In the last three years, NJICLE—the educational arm of the New Jersey State Bar Association—has presented a number of ripped-from-the-history-books luminaries, including Jefferson, Adams, Benjamin Franklin, John Marshall, James Madison and Theodore Roosevelt. On Feb. 16, Eleanor and Franklin Roosevelt will make their first trip to the Law Center for “Eleanor, Franklin and the Re-thinking of America.”

“We don't need to make educational seminars tedious and boring,” said Scarinci. “They can be entertaining, alive and fun.”

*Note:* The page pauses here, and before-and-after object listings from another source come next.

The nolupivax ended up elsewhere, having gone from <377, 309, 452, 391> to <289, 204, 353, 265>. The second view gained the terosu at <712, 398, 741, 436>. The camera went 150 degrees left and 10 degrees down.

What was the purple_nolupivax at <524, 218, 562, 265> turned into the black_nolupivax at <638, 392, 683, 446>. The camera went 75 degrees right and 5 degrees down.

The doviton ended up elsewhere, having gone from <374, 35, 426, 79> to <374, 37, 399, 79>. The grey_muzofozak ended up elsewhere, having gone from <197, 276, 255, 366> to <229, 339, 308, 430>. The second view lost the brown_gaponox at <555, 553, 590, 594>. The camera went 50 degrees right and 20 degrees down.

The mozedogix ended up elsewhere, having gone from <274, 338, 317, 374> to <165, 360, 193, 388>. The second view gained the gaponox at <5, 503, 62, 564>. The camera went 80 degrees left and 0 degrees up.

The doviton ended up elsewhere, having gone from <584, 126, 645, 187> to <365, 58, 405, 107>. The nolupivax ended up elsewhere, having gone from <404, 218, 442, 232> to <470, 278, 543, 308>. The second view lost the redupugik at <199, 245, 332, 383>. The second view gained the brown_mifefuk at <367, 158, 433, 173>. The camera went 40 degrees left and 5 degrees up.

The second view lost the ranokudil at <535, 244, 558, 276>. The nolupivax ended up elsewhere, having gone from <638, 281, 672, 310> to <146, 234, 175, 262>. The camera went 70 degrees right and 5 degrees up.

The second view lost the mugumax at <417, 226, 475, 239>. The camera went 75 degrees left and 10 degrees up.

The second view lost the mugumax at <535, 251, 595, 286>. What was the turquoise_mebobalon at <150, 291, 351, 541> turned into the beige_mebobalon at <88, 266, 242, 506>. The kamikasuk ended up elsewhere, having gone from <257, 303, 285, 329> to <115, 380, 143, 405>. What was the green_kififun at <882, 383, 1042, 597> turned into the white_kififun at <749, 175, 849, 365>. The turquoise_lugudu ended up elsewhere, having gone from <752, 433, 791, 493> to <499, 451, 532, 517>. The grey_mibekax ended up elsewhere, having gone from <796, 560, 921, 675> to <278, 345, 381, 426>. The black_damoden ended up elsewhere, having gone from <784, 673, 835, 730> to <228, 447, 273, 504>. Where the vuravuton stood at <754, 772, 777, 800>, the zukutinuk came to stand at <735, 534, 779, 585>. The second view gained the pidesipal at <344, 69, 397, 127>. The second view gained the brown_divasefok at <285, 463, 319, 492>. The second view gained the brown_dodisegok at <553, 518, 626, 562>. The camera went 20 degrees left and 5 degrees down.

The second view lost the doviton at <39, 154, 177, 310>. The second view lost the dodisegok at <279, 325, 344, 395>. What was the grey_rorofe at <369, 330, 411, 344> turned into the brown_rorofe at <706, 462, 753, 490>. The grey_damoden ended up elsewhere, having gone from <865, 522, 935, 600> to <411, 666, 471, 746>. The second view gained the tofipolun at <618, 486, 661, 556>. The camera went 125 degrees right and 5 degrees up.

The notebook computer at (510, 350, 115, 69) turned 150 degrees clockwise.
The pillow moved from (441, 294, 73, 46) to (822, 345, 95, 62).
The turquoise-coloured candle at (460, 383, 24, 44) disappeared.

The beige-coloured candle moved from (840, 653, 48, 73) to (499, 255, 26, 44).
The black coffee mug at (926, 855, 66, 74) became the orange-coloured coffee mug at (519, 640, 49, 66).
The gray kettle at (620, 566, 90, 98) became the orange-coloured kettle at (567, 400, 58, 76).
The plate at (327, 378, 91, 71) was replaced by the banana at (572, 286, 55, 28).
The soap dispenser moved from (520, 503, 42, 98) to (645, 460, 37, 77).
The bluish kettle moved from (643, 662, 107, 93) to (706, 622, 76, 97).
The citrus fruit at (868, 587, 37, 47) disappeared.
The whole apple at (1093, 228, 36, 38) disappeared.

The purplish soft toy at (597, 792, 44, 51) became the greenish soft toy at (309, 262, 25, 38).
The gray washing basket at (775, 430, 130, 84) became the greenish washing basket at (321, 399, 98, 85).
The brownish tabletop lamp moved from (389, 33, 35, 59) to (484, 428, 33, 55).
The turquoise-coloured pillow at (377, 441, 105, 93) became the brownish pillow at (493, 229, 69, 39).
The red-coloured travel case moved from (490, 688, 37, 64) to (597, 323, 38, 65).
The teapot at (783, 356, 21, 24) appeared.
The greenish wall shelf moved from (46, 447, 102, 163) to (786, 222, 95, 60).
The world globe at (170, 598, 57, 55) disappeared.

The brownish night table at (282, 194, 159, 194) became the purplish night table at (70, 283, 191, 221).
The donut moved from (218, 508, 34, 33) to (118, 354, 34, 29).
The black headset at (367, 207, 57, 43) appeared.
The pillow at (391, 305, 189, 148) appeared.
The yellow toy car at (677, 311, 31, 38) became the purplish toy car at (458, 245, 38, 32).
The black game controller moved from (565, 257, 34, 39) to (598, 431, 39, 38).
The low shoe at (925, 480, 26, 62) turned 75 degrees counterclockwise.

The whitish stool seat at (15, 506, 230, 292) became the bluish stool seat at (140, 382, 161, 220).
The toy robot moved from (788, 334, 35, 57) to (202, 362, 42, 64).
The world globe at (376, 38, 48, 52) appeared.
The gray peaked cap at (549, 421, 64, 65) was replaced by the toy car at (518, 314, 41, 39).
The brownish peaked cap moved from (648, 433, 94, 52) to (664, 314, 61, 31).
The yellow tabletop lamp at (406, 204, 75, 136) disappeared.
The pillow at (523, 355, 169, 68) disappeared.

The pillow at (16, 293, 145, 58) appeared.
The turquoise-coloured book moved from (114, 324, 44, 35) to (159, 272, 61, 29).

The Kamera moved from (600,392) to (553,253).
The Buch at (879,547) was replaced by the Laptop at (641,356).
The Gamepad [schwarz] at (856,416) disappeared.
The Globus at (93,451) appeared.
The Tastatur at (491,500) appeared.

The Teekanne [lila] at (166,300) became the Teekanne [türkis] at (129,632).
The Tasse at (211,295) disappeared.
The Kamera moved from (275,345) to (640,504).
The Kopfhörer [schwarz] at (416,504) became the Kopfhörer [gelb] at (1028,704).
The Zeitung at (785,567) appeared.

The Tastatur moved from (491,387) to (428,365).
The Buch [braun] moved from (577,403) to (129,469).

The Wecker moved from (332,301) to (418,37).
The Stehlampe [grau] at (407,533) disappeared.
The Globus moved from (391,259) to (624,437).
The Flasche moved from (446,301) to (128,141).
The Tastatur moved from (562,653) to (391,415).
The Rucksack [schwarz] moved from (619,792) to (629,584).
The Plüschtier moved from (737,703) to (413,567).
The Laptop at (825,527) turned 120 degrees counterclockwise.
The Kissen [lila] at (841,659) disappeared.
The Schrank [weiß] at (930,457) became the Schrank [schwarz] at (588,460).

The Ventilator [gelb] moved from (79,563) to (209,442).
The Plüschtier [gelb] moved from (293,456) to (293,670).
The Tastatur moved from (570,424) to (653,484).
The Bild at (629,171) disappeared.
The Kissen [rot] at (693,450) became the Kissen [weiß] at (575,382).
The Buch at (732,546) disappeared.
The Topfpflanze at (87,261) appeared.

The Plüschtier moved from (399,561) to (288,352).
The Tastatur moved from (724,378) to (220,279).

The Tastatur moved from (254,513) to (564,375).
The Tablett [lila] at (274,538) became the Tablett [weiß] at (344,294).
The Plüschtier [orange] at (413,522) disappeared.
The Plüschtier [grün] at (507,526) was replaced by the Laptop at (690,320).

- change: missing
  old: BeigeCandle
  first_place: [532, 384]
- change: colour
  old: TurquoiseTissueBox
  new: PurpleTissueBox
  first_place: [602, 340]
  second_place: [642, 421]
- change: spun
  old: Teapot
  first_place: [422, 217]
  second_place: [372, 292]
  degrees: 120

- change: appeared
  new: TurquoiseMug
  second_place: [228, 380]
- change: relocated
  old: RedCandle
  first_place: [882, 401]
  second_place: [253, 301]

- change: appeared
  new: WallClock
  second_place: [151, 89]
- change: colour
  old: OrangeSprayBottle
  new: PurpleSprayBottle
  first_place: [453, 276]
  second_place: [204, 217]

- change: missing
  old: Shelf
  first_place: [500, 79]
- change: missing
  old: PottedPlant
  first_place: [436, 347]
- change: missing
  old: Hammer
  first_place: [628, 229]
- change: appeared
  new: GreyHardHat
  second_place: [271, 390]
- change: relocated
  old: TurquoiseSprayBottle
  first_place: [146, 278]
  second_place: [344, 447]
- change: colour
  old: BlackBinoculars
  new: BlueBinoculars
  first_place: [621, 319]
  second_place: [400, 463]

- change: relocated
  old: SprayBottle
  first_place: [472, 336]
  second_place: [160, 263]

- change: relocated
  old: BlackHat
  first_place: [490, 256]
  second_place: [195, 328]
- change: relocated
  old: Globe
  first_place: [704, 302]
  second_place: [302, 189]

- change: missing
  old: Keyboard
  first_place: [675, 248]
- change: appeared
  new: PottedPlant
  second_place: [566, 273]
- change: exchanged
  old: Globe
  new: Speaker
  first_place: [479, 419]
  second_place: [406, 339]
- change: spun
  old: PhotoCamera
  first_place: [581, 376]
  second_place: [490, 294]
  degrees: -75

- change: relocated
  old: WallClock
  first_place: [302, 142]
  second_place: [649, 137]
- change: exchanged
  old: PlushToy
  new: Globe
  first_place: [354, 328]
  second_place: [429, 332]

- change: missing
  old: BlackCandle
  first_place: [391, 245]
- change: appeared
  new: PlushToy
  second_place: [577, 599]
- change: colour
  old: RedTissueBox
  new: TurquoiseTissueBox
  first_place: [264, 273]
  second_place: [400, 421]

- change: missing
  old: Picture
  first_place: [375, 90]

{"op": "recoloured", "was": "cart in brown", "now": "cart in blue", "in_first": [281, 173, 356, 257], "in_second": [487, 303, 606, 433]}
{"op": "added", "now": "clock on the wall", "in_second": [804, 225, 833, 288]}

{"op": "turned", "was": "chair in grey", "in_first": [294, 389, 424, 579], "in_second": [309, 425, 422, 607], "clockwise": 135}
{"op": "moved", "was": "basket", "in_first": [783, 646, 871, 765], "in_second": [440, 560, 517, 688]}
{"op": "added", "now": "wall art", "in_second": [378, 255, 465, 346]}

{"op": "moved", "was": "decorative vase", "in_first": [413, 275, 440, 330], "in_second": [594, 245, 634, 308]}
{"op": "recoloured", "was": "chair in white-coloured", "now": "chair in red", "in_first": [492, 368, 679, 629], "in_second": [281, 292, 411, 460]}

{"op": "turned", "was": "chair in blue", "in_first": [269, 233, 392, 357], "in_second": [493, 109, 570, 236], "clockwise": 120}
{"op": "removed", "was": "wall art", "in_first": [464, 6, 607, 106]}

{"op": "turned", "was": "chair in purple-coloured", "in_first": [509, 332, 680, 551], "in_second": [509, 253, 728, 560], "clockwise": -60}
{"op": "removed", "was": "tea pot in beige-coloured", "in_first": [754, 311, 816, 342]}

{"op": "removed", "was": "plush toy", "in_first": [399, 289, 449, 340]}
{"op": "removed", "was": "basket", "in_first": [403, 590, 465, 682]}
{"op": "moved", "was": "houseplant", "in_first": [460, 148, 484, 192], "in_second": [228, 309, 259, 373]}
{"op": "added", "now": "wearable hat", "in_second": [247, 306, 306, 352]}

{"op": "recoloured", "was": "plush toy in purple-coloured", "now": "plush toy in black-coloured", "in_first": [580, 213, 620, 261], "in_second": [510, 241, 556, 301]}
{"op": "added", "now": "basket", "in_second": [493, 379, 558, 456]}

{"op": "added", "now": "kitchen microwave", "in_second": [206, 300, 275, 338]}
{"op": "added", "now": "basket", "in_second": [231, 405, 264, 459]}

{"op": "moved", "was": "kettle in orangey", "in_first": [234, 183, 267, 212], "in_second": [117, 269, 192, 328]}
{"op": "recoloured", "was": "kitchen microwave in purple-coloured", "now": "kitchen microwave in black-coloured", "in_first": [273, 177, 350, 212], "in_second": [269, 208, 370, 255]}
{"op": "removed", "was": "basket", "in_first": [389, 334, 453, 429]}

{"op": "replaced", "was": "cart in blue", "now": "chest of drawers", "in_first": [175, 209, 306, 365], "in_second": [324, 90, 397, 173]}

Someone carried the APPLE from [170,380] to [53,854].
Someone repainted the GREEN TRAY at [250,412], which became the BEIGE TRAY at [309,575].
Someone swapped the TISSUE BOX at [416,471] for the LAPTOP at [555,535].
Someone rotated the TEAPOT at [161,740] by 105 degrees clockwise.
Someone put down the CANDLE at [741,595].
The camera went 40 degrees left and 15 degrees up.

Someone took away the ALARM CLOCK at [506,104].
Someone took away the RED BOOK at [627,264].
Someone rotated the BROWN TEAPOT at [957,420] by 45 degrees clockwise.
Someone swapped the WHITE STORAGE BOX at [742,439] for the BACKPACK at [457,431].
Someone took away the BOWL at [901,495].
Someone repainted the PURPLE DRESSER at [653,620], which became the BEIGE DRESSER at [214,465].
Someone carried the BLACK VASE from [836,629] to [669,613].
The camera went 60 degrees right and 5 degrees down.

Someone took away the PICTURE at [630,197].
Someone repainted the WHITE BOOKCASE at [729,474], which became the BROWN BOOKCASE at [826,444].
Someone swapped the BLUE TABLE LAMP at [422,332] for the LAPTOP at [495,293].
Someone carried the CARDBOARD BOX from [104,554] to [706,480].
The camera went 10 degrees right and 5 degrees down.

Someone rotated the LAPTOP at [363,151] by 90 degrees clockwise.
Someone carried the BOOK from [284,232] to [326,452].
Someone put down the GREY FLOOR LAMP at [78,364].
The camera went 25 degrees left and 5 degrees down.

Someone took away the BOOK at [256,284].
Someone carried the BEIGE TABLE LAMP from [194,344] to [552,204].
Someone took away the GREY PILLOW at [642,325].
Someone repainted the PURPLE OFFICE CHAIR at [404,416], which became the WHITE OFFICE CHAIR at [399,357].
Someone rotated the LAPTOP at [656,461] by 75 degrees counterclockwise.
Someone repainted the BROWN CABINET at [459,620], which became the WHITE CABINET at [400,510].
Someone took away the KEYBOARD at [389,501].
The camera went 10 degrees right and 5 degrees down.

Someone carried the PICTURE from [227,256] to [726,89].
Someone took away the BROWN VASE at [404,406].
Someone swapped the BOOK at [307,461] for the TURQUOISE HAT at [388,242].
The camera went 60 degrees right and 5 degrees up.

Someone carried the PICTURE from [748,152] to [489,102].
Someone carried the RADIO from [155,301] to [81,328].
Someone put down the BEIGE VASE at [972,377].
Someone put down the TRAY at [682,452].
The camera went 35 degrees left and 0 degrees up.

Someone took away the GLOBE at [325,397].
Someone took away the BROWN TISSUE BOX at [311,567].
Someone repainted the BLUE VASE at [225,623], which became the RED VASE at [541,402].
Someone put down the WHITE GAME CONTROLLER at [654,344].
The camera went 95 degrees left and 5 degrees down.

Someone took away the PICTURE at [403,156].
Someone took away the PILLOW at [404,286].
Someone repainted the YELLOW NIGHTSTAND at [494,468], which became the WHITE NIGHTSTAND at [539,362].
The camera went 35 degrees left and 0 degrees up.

Scarinci said NJICLE staff approached him with the historic interpreter idea in 2015. He took to it immediately. “I love doing these things,” he said, noting he puts countless hours into creating the materials that accompany the programs and then rehearsing with the actors. “I give it the focus to be meaningful and instructive for lawyers.”

Often, history reveals patterns, themes and parallels to modern-day conflicts, Scarinci said. The programs also allow attorneys to gain insight into legal theory, ideas like strict constructionism and minimalism, and how they have been interpreted since America's earliest days.

“Instead of just reading about it in a judicial review, they're hearing the actual debate that went into Marbury v. Madison…it gives their understanding of the law a greater depth,” Scarinci said. “When they have a deeper understanding of the law, they can apply that in their handling of everyday cases.”

The seminars have become so popular that Scarinci and the actors have been invited to present CLE programs in other states. “We've taken the show on the road,” he said.

Steven Edenbo is the Philadelphia actor who has played Thomas Jefferson in all of the NJICLE programs that have featured that founding father. In fact, that's all Edenbo does; he travels the country playing Thomas Jefferson full time.

Working through the nonprofit American Historical Theatre, Edenbo has performed before a wide array of audiences, from middle-school students to visitors at historical sites to leadership presentations for corporate clients.

After 18 years of playing Jefferson, he says, he's learned that while specific content may vary, the same rules apply for all presentations, whether the audience members are eighth-graders, judges or lawyers: You can't tell people why they are supposed to care. You have to show them, to make the historical figures real and human.

“If we do our job, if we succeed, I hope they walk out with a feeling not only that these guys and women who are giants to us, these titans and sometimes villains, they're humans…If we do it right, they're no longer statues, they become colleagues,” he said.